Толстой стал вегетарианцем и ради здоровья, и по религиозным причинам. В его представлении моральное всегда совпадало с гигиеничным: «Я бы хотел убить человека ради утоления собственного голода? Нет! Почему в таком случае я должен лишать жизни другое существо? Никто не давал мне на это право, и это не может считаться правильным».
Шведские гостьи это рассуждение Толстого не поддерживали. Бэкманн промолчала, а ее подруга-доктор заметила, что вегетарианство невозможно в странах с более северным климатом, где недостаточно растительности. Возражение Толстой отклонил: «О, в это я не верю. У нас есть хороший пример – духоборы в Канаде, где климат примерно такой же, как в Северной Европе. Они не едят мяса – и в армии тоже не служат».
Сундквист выдвинула более жесткий контраргумент. Разве эскимосы не вынуждены есть только животную пищу? Толстой снова запротестовал. Этот закон их тоже касается. Нельзя поступать неправильно. Лучше умереть! Для Толстого это, со всей очевидностью, был один из главных вопросов, стоявших перед человечеством. Но разве он сам не действует отчасти непоследовательно, когда по совету врачей нарушает принципы вегетарианства и ест яйца ради спасения своей жизни? Бэкманн и Сундквист сообщили, что вегетарианцы, разумеется, есть и в Швеции. А известие о том, что в Стокгольме открыт вегетарианский ресторан, порадовало русского писателя.
Разговор коснулся литературы. Тема оказалась такой же горячей, как религия или вегетарианство. Золя Толстому не нравился, равно как и Ибсен – он действовал угнетающе. Его последняя пьеса «Naar vi Døde vaagner» («Когда мы, мертвые, пробуждаемся») – это полный абсурд. А «Пер Гюнт»? Толстой покачал головой: «Галиматья!» Ранние вещи Бьëрнстьерне Бьёрнсона он ценил, но последняя его пьеса, «Laboremus», была «сплошной мешаниной». Из шведских писателей он, судя по всему, был знаком только со Стриндбергом и Хейденстамом470
. Единственный современный писатель, которого Толстой похвалил, не задумываясь, был немец Вильгельм фон Поленц, раскрывший социальные проблемы в романе «Der Büttnerbauer» («Крестьянин»). О том, что он написал хвалебное предисловие к русскому переводу романа фон Поленца, вышедшему в том же году, Толстой, по-видимому, не упомянул471.A что думает Толстой о письме протеста шведских писателей и художников в связи с тем, что ему не присудили Нобелевскую премию по литературе? Толстой пожал плечами: «Зачем мне это? Мне не нравится, когда люди ставят меня высоко; нет, лучше, когда меня ругают и указывают на мои дурные стороны. А я тогда думаю: хорошо, что они не добрались до самой сути того, насколько я на самом деле плохой».

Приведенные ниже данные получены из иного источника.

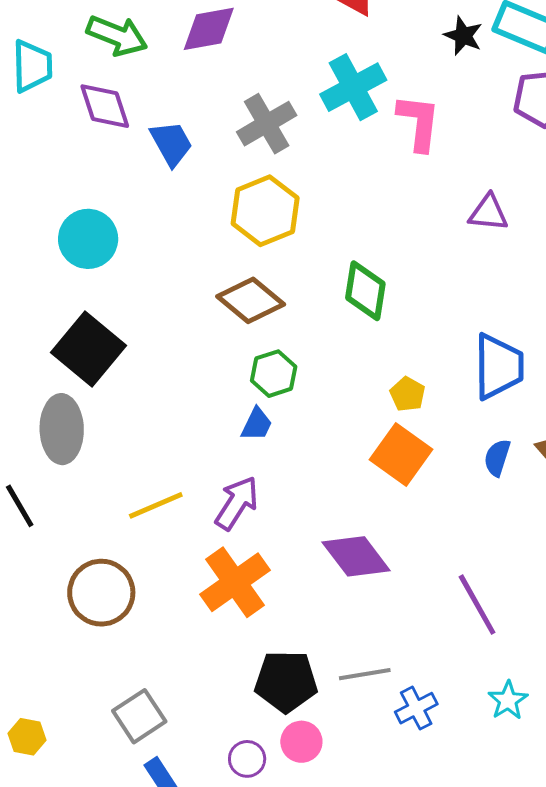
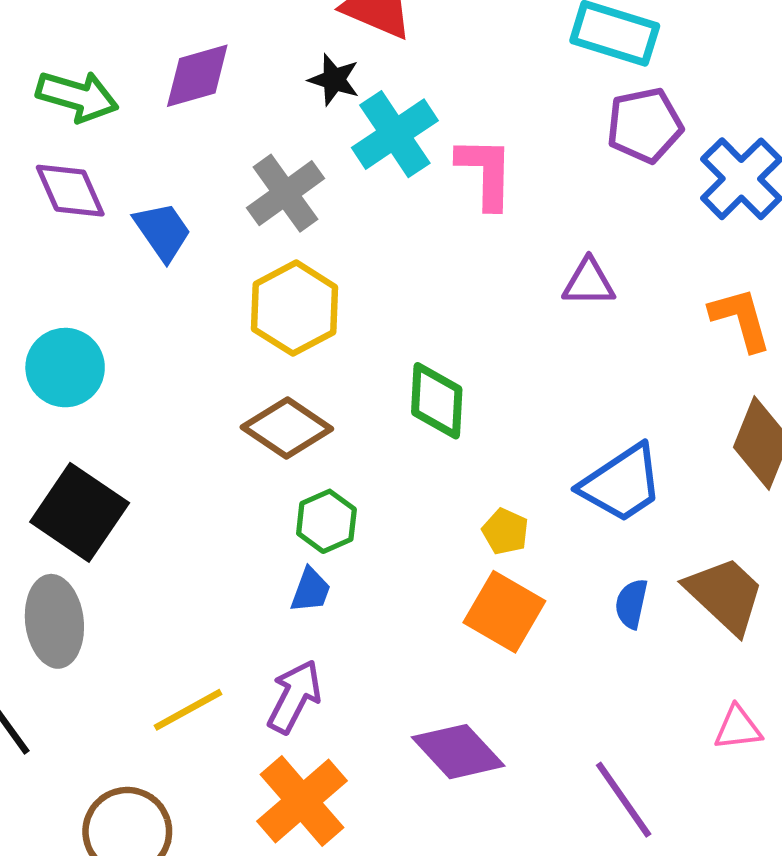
black star: (463, 36) -> (334, 80), moved
blue trapezoid: (499, 367) -> (622, 484), turned 62

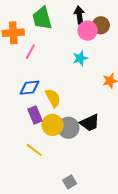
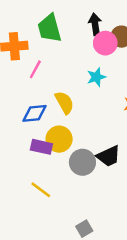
yellow semicircle: (53, 98) -> (64, 103), moved
purple rectangle: (35, 115) -> (41, 147), turned -54
yellow circle: (53, 125) -> (59, 139), moved

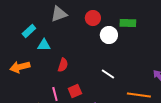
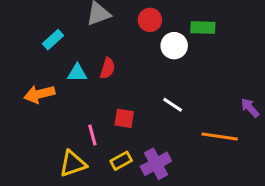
cyan triangle: (44, 45) -> (77, 73), moved
red semicircle: (63, 65) -> (108, 68), moved
red square: (75, 91) -> (124, 118), moved, turned 32

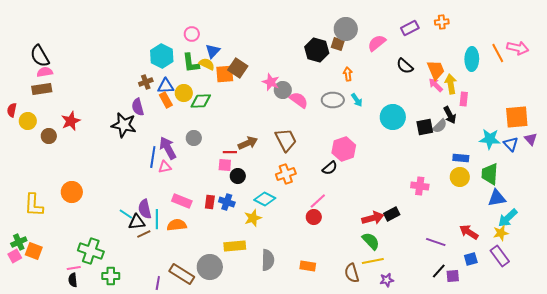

Толстой полагал, что со временем художественная литература как таковая утратит значение, а возможно, даже умрет. Тот, кто захочет сказать что-то важное, сможет сделать это «безо всех околичностей и упаковки в романную форму времяпрепровождения для бездельников». Сам же Толстой всегда стремился выкладывать то, что у него на сердце, безо всяких прикрас.
Подошло время семейного ужина. По дороге в столовую шведки заметили, что последствия зимних болезней еще не прошли. Толстой передвигался с трудом и жаловался на боль в ногах. За столом он продемонстрировал себя с новой стороны. Теперь это был радушный хозяин, следивший, чтобы всем подавали угощения и гости чувствовали себя комфортно. Наслаждаясь вареным языком, стоявшим на столе наряду с вегетарианскими блюдами, Бэкманн не могла избавиться от мысли: была ли любовь к ближнему той причиной, которая заставила Толстого искушать гостей аморальным поеданием мяса?
Для Адольфа Тëрнгрена (1860–1943), финского врача и политика, визит в Ясную Поляну оказался незапланированно драматичным. Весной 1904 года он приехал в Россию, чтобы встретиться с оппозиционными партиями и выяснить их отношение к ситуации в России и финскому вопросу. Во время этой поездки он встречался с политиками, земскими активистами, адвокатами, профессорами, журналистами в Петербурге, Москве, Харькове, Ялте, Одессе и Киеве.